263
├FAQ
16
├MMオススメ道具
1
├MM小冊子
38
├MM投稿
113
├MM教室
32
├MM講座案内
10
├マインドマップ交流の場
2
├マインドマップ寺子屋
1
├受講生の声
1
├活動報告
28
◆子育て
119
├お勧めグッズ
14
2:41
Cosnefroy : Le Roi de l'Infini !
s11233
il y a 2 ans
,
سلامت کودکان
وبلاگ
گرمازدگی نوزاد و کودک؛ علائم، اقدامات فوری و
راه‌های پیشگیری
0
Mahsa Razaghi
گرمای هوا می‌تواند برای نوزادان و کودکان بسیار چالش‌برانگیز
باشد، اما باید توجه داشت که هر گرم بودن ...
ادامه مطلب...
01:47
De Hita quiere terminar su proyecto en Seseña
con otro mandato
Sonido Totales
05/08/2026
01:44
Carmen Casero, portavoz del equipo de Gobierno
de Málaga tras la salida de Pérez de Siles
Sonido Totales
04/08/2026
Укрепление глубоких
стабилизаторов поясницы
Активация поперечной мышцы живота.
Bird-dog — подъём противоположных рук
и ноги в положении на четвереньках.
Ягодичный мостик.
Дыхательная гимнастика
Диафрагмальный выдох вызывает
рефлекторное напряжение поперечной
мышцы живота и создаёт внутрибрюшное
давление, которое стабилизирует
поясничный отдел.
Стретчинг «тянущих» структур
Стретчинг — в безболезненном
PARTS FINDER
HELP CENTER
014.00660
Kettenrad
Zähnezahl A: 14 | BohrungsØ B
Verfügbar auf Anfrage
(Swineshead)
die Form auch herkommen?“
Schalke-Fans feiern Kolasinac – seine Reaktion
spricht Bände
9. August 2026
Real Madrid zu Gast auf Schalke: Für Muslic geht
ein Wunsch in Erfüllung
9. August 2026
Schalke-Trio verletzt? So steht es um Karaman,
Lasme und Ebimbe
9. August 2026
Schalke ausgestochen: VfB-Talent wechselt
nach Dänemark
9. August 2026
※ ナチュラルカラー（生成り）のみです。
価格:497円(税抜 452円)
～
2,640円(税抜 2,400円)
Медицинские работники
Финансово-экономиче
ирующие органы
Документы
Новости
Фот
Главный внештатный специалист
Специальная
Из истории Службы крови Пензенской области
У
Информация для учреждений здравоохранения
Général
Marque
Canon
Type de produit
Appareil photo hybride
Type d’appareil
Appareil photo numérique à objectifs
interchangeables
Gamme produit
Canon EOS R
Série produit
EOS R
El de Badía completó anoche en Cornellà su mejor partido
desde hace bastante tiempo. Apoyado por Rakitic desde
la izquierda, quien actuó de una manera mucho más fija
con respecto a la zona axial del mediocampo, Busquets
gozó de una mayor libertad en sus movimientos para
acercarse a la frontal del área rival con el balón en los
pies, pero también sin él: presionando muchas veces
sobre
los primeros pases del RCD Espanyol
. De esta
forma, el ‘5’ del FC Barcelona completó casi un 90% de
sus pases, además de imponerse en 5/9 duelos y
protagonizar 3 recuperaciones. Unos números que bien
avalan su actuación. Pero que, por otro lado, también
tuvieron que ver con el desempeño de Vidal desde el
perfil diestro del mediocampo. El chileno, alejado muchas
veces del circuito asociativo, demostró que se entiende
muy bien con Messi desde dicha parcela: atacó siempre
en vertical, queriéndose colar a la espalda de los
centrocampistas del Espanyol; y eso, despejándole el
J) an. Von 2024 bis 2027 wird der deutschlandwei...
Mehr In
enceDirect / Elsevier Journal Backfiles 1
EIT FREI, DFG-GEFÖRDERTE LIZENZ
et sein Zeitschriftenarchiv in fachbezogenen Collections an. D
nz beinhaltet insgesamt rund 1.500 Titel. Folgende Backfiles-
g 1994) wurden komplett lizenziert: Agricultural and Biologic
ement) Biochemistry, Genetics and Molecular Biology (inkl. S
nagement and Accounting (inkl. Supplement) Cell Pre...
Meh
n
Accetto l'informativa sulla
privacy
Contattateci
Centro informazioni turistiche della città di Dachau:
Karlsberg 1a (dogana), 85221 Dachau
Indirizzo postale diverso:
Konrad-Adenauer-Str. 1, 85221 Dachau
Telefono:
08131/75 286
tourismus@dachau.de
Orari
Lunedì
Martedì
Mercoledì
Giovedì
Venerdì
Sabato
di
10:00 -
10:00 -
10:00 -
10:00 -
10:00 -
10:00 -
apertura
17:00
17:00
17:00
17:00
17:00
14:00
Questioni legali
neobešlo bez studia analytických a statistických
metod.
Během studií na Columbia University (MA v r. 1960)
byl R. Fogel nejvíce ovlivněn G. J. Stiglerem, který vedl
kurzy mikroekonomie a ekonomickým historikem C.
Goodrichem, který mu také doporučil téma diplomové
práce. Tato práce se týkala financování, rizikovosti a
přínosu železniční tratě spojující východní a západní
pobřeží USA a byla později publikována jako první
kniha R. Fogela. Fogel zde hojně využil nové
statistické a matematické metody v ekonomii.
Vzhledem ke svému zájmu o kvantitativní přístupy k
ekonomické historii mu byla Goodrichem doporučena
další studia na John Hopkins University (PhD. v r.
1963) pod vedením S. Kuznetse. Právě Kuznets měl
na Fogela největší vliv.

# # # # # # #

Word for word, return each of the entries shown above.

EXERCISE ANSWER
263
├FAQ
16
├MMオススメ道具
1
├MM小冊子
38
├MM投稿
113
├MM教室
32
├MM講座案内
10
├マインドマップ交流の場
2
├マインドマップ寺子屋
1
├受講生の声
1
├活動報告
28
◆子育て
119
├お勧めグッズ
14
2:41
Cosnefroy : Le Roi de l'Infini !
s11233
il y a 2 ans
,
سلامت کودکان
وبلاگ
گرمازدگی نوزاد و کودک؛ علائم، اقدامات فوری و
راه‌های پیشگیری
0
Mahsa Razaghi
گرمای هوا می‌تواند برای نوزادان و کودکان بسیار چالش‌برانگیز
باشد، اما باید توجه داشت که هر گرم بودن ...
ادامه مطلب...
01:47
De Hita quiere terminar su proyecto en Seseña
con otro mandato
Sonido Totales
05/08/2026
01:44
Carmen Casero, portavoz del equipo de Gobierno
de Málaga tras la salida de Pérez de Siles
Sonido Totales
04/08/2026
Укрепление глубоких
стабилизаторов поясницы
Активация поперечной мышцы живота.
Bird-dog — подъём противоположных рук
и ноги в положении на четвереньках.
Ягодичный мостик.
Дыхательная гимнастика
Диафрагмальный выдох вызывает
рефлекторное напряжение поперечной
мышцы живота и создаёт внутрибрюшное
давление, которое стабилизирует
поясничный отдел.
Стретчинг «тянущих» структур
Стретчинг — в безболезненном
PARTS FINDER
HELP CENTER
014.00660
Kettenrad
Zähnezahl A: 14 | BohrungsØ B
Verfügbar auf Anfrage
(Swineshead)
die Form auch herkommen?“
Schalke-Fans feiern Kolasinac – seine Reaktion
spricht Bände
9. August 2026
Real Madrid zu Gast auf Schalke: Für Muslic geht
ein Wunsch in Erfüllung
9. August 2026
Schalke-Trio verletzt? So steht es um Karaman,
Lasme und Ebimbe
9. August 2026
Schalke ausgestochen: VfB-Talent wechselt
nach Dänemark
9. August 2026
※ ナチュラルカラー（生成り）のみです。
価格:497円(税抜 452円)
～
2,640円(税抜 2,400円)
Медицинские работники
Финансово-экономиче
ирующие органы
Документы
Новости
Фот
Главный внештатный специалист
Специальная
Из истории Службы крови Пензенской области
У
Информация для учреждений здравоохранения
Général
Marque
Canon
Type de produit
Appareil photo hybride
Type d’appareil
Appareil photo numérique à objectifs
interchangeables
Gamme produit
Canon EOS R
Série produit
EOS R
El de Badía completó anoche en Cornellà su mejor partido
desde hace bastante tiempo. Apoyado por Rakitic desde
la izquierda, quien actuó de una manera mucho más fija
con respecto a la zona axial del mediocampo, Busquets
gozó de una mayor libertad en sus movimientos para
acercarse a la frontal del área rival con el balón en los
pies, pero también sin él: presionando muchas veces
sobre
los primeros pases del RCD Espanyol
. De esta
forma, el ‘5’ del FC Barcelona completó casi un 90% de
sus pases, además de imponerse en 5/9 duelos y
protagonizar 3 recuperaciones. Unos números que bien
avalan su actuación. Pero que, por otro lado, también
tuvieron que ver con el desempeño de Vidal desde el
perfil diestro del mediocampo. El chileno, alejado muchas
veces del circuito asociativo, demostró que se entiende
muy bien con Messi desde dicha parcela: atacó siempre
en vertical, queriéndose colar a la espalda de los
centrocampistas del Espanyol; y eso, despejándole el
J) an. Von 2024 bis 2027 wird der deutschlandwei...
Mehr In
enceDirect / Elsevier Journal Backfiles 1
EIT FREI, DFG-GEFÖRDERTE LIZENZ
et sein Zeitschriftenarchiv in fachbezogenen Collections an. D
nz beinhaltet insgesamt rund 1.500 Titel. Folgende Backfiles-
g 1994) wurden komplett lizenziert: Agricultural and Biologic
ement) Biochemistry, Genetics and Molecular Biology (inkl. S
nagement and Accounting (inkl. Supplement) Cell Pre...
Meh
n
Accetto l'informativa sulla
privacy
Contattateci
Centro informazioni turistiche della città di Dachau:
Karlsberg 1a (dogana), 85221 Dachau
Indirizzo postale diverso:
Konrad-Adenauer-Str. 1, 85221 Dachau
Telefono:
08131/75 286
tourismus@dachau.de
Orari
Lunedì
Martedì
Mercoledì
Giovedì
Venerdì
Sabato
di
10:00 -
10:00 -
10:00 -
10:00 -
10:00 -
10:00 -
apertura
17:00
17:00
17:00
17:00
17:00
14:00
Questioni legali
neobešlo bez studia analytických a statistických
metod.
Během studií na Columbia University (MA v r. 1960)
byl R. Fogel nejvíce ovlivněn G. J. Stiglerem, který vedl
kurzy mikroekonomie a ekonomickým historikem C.
Goodrichem, který mu také doporučil téma diplomové
práce. Tato práce se týkala financování, rizikovosti a
přínosu železniční tratě spojující východní a západní
pobřeží USA a byla později publikována jako první
kniha R. Fogela. Fogel zde hojně využil nové
statistické a matematické metody v ekonomii.
Vzhledem ke svému zájmu o kvantitativní přístupy k
ekonomické historii mu byla Goodrichem doporučena
další studia na John Hopkins University (PhD. v r.
1963) pod vedením S. Kuznetse. Právě Kuznets měl
na Fogela největší vliv.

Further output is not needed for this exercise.